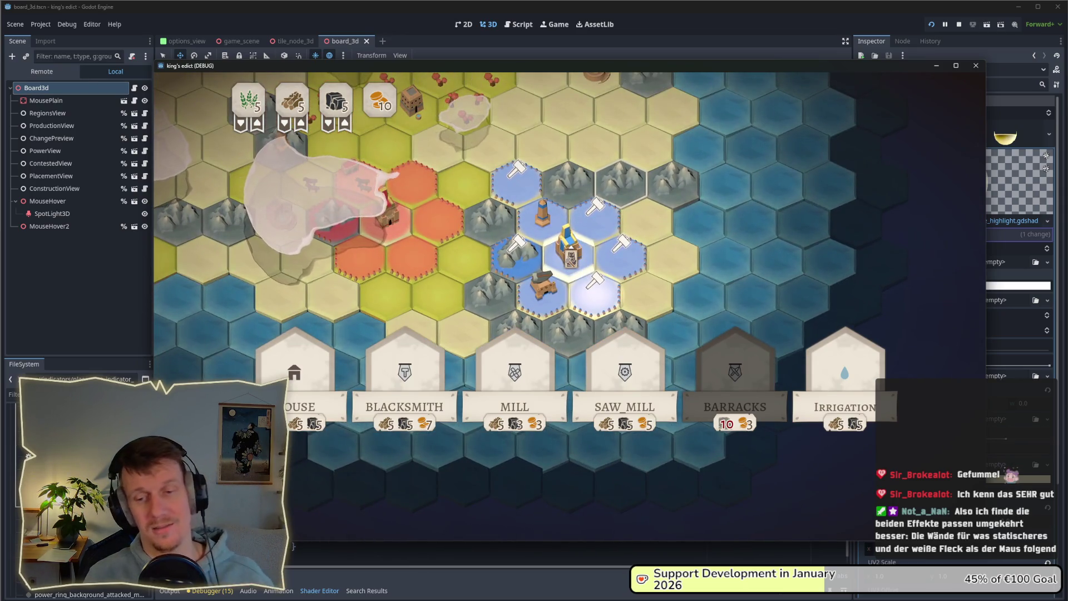
click(515, 109)
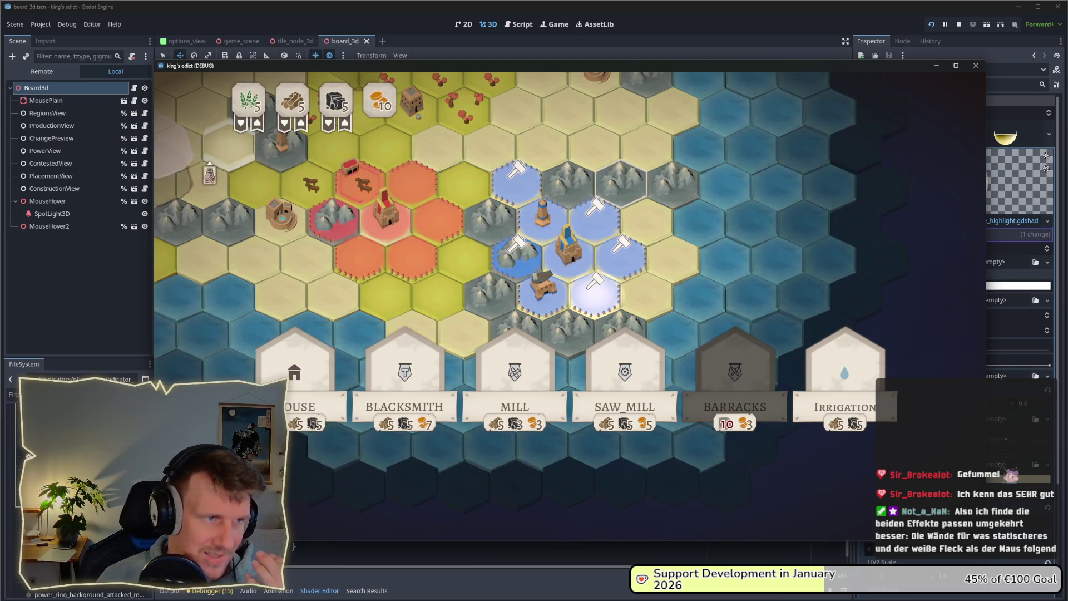
click(594, 289)
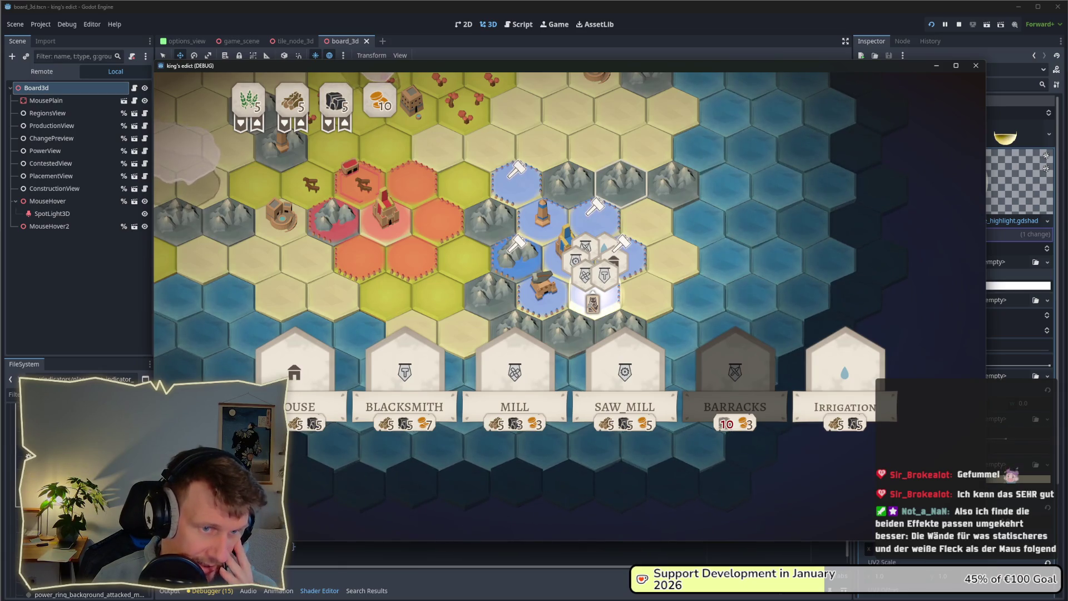
scroll(590, 289, up, 2)
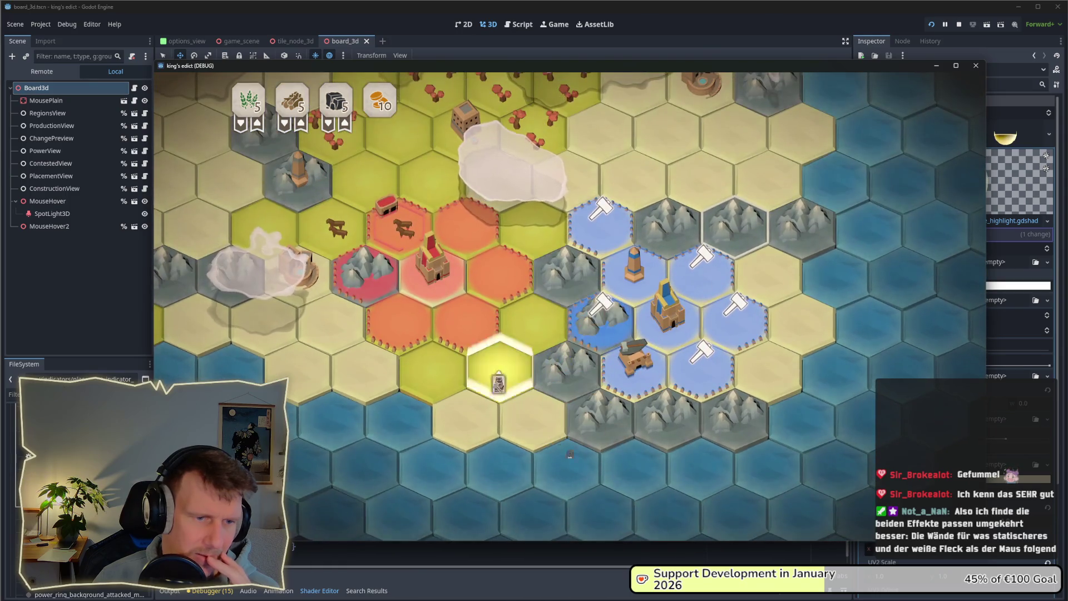
key(Escape)
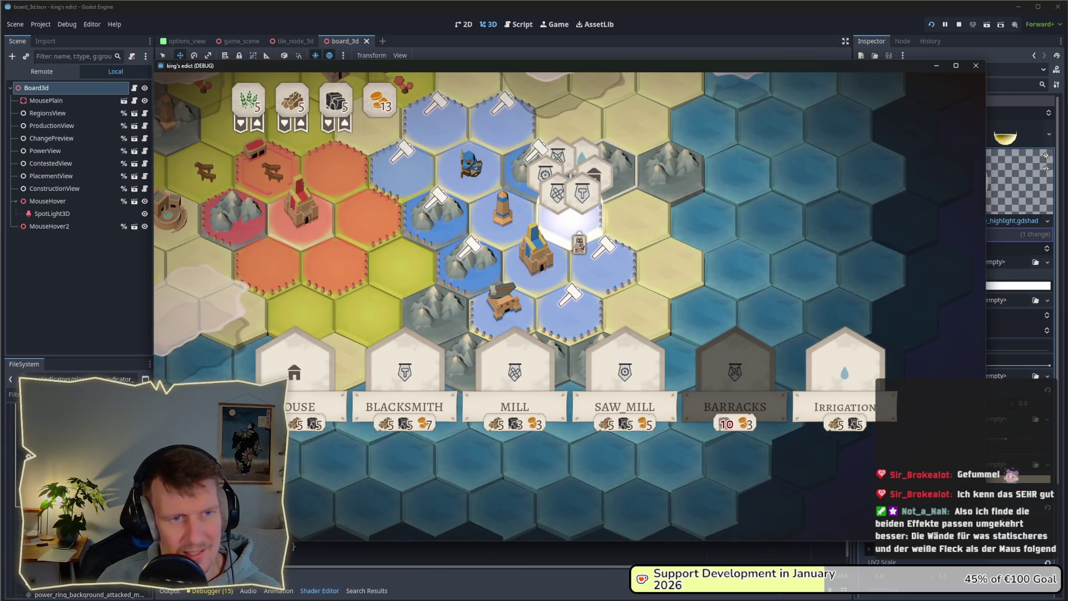
mouse_move(512, 401)
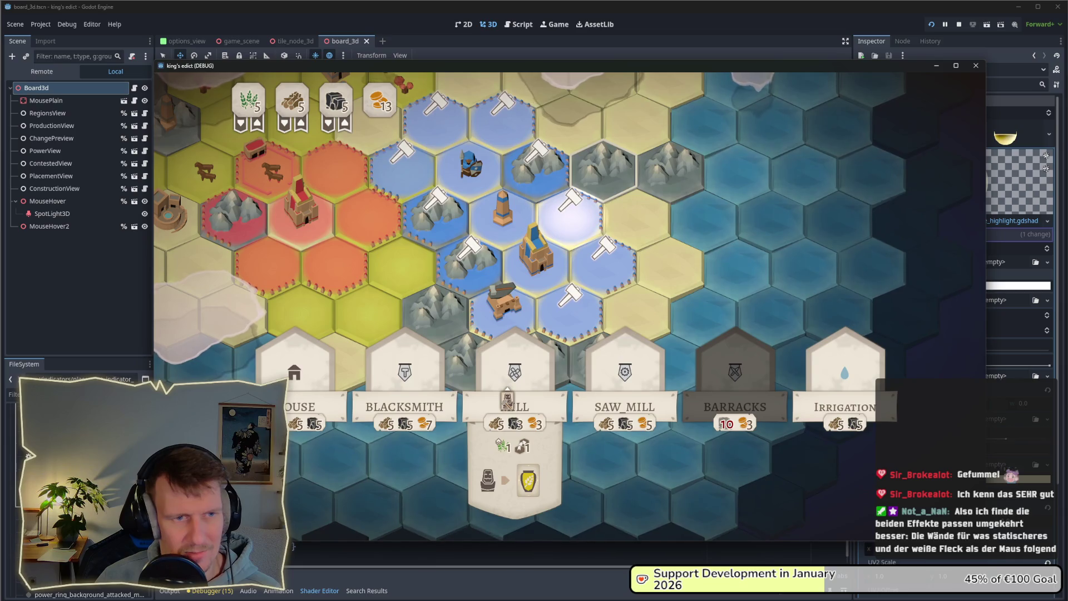
click(573, 236)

**INSTRUCTIONS FOR THE TASK:** List all lines in the material containing the string "click".

**EXERCISE OUTPUT:**
click(515, 109)
click(594, 289)
click(573, 236)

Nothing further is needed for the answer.